- Born: 1974 (age 51–52) Bletchley, England, UK
- Education: The Royal College of Art, Coventry University
- Known for: Painting
- Movement: Contemporary Art
- Patrons: Charles Saatchi
- Website: http://www.jamesjessop.co.uk

= James Jessop =

British artist

James Jessop (born 1974) is a British contemporary artist. He trained at The Royal College of Art (RCA) and Coventry University. He lectures at City and Guilds of London Art School.

His work is influenced by early New York City Subway art and pop culture. He mainly works on large scale canvasses with oil paint, mocking Spoof Horror B-Movie posters. His diptych painting, Fused Foot Star, is in the collection of the RCA.

While working as a security guard, he exhibited in Charles Saatchi's March 2004 New Blood exhibition.

Jessop was shortlisted for the £25,000 Threadneedle Prize at the Mall Galleries, London in 2010.

His 2010 solo show, Beauty and the Beast, at High Roller Society in London included some of his largest works to date, designed to make an impact, still fusing street art with more traditional mediums.

Jessop has worked extensively with Polo Ralph Lauren Jeans in the past year as part of their Art Stars project.

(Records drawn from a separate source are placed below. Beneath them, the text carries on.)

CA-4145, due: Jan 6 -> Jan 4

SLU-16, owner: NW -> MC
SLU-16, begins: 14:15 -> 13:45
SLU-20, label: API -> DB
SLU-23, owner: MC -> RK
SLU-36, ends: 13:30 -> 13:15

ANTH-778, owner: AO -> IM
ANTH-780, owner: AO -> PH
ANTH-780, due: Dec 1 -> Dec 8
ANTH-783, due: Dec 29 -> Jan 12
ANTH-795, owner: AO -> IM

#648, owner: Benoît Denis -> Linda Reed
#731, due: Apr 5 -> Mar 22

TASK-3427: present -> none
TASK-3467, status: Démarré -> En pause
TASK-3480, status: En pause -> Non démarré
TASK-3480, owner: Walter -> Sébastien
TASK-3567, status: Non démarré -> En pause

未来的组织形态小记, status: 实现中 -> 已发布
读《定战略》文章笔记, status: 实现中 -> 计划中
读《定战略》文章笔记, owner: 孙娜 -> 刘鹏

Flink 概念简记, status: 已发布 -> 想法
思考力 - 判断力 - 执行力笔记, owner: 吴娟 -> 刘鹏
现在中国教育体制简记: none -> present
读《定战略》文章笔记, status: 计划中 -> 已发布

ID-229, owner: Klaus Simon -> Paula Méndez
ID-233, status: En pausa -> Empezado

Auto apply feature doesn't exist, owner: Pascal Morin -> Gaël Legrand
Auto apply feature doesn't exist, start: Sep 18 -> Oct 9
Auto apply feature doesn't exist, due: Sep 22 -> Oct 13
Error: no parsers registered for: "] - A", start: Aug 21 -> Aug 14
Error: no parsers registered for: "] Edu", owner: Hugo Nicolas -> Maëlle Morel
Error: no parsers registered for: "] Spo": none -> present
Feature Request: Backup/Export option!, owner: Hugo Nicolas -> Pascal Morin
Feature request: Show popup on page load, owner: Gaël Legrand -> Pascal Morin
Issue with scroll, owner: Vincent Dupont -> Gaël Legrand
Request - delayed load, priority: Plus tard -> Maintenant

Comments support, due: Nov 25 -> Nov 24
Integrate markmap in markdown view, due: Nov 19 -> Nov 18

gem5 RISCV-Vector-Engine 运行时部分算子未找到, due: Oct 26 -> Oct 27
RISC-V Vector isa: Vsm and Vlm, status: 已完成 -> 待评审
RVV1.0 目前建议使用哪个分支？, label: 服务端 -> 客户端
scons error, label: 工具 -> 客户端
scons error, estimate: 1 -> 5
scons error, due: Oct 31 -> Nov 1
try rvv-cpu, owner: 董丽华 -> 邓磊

In May 2012 Jessop was featured on BBC 1's The Apprentice UK where the team was challenged to sell the work of various Urban Artists.

In 2018 Jessop exhihibited at the Artmossphere Biennale in Moscow. During 2019 he was commissioned to make a new work, which was based on the painting Minerva Protecting Peace from Mars, to go on permanent display in Milton Keynes Central Library where today it is seen by around 20,000 people every month.